**What is needed**
Set down exactly the lines below, starting at the one that contains "middle mcp: (905, 105)" and ending at the one that contains "pinky tip: (1065, 696)", with both of those lines included and nothing else.
※
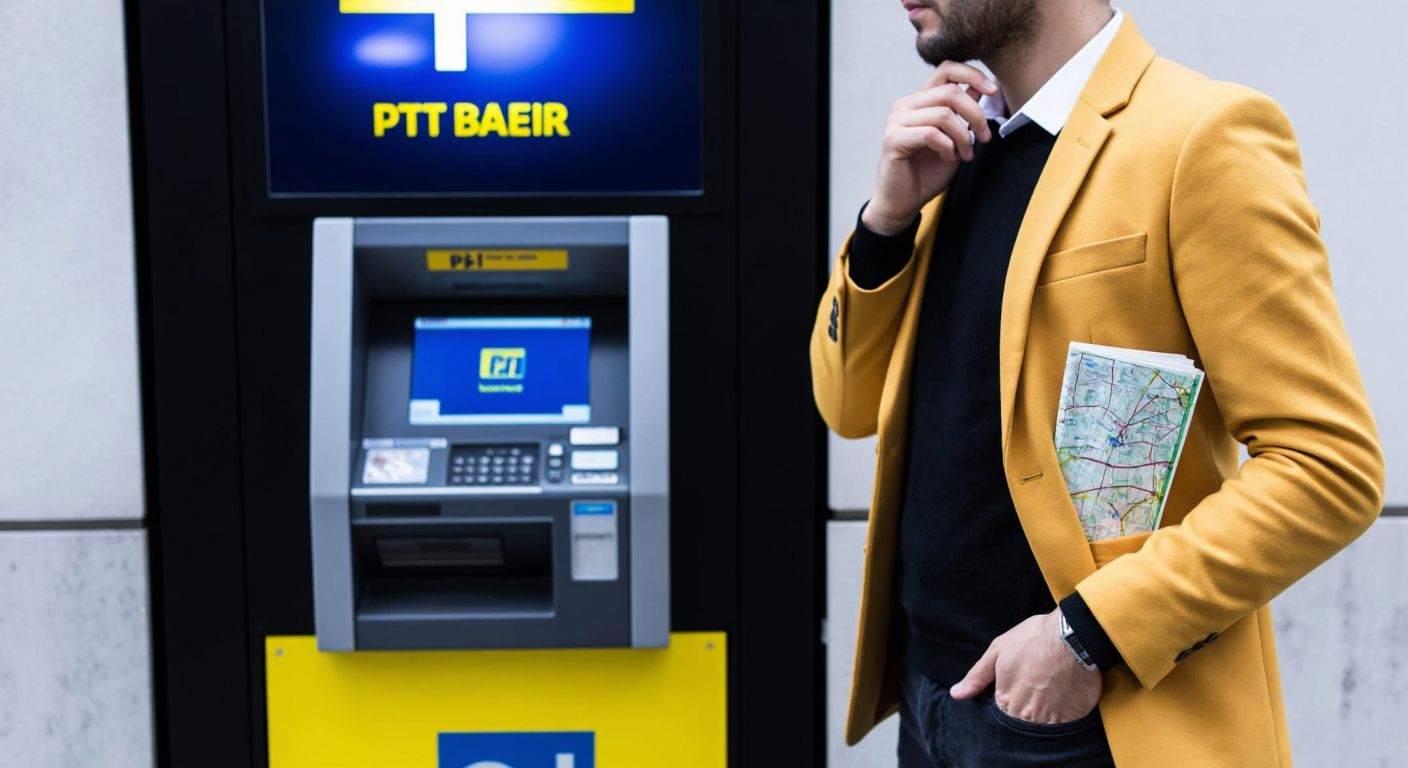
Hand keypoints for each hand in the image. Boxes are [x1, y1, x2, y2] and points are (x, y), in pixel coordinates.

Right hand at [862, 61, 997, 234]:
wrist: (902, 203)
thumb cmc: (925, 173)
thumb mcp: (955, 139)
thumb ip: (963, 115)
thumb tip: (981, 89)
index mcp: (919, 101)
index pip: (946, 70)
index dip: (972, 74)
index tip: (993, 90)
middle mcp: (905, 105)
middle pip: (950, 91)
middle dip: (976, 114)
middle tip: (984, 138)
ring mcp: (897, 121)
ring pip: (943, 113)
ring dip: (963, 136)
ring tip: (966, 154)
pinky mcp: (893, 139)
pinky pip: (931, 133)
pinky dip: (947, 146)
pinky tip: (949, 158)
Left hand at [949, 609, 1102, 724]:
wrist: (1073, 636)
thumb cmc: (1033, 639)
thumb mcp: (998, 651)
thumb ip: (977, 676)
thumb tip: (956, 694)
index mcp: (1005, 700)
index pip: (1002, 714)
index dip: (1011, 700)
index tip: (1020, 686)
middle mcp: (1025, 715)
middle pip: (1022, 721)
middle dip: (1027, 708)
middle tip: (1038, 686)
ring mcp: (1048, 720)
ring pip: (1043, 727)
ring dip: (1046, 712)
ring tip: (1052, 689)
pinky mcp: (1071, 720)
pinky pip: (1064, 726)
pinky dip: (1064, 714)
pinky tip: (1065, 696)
※
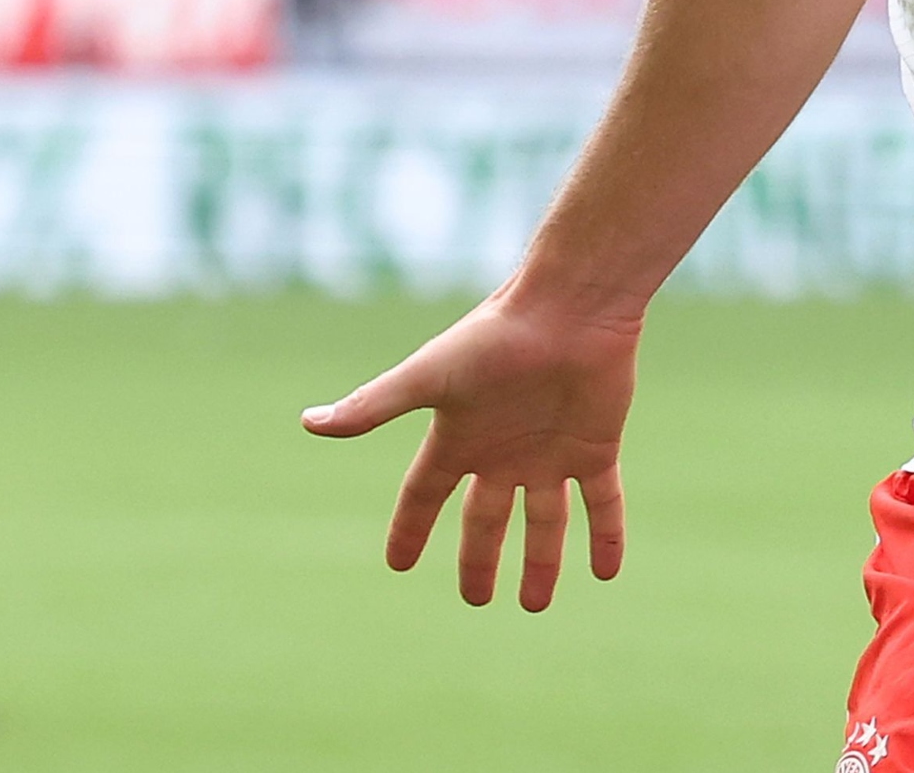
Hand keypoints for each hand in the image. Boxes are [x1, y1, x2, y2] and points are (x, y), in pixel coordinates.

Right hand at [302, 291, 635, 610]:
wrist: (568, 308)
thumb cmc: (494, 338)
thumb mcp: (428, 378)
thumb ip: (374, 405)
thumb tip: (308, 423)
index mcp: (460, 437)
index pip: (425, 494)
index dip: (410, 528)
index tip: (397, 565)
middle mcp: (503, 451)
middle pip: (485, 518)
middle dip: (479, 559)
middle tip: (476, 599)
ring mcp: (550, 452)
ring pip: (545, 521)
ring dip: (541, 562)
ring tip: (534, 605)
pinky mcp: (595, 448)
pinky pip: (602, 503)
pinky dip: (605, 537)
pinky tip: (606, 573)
※
**Solution to this exercise**
middle mcp: (905, 105)
middle pip: (950, 91)
middle dip: (976, 114)
middle tip: (984, 138)
ring mcp: (897, 121)
ring pip: (943, 113)
ring dip: (963, 136)
ring tip: (966, 154)
pinky mcp: (893, 139)
pinky pip: (931, 133)
pinky dip: (947, 146)
pinky tip: (949, 158)
Left hand at [949, 609, 1102, 724]:
wrist: (1073, 636)
thumb cmc: (1033, 639)
thumb mcp: (998, 651)
thumb ip: (977, 676)
thumb tip: (956, 694)
index mcp: (1005, 700)
index pip: (1002, 714)
index dip: (1011, 700)
index tip: (1020, 686)
middle mcp: (1025, 715)
middle pip: (1022, 721)
middle dip: (1027, 708)
middle tip: (1038, 686)
ring mcp: (1048, 720)
ring pip: (1043, 727)
ring dip: (1046, 712)
ring tip: (1052, 689)
pinky mcp: (1071, 720)
pinky pip: (1064, 726)
pinky dip: (1064, 714)
pinky tip: (1065, 696)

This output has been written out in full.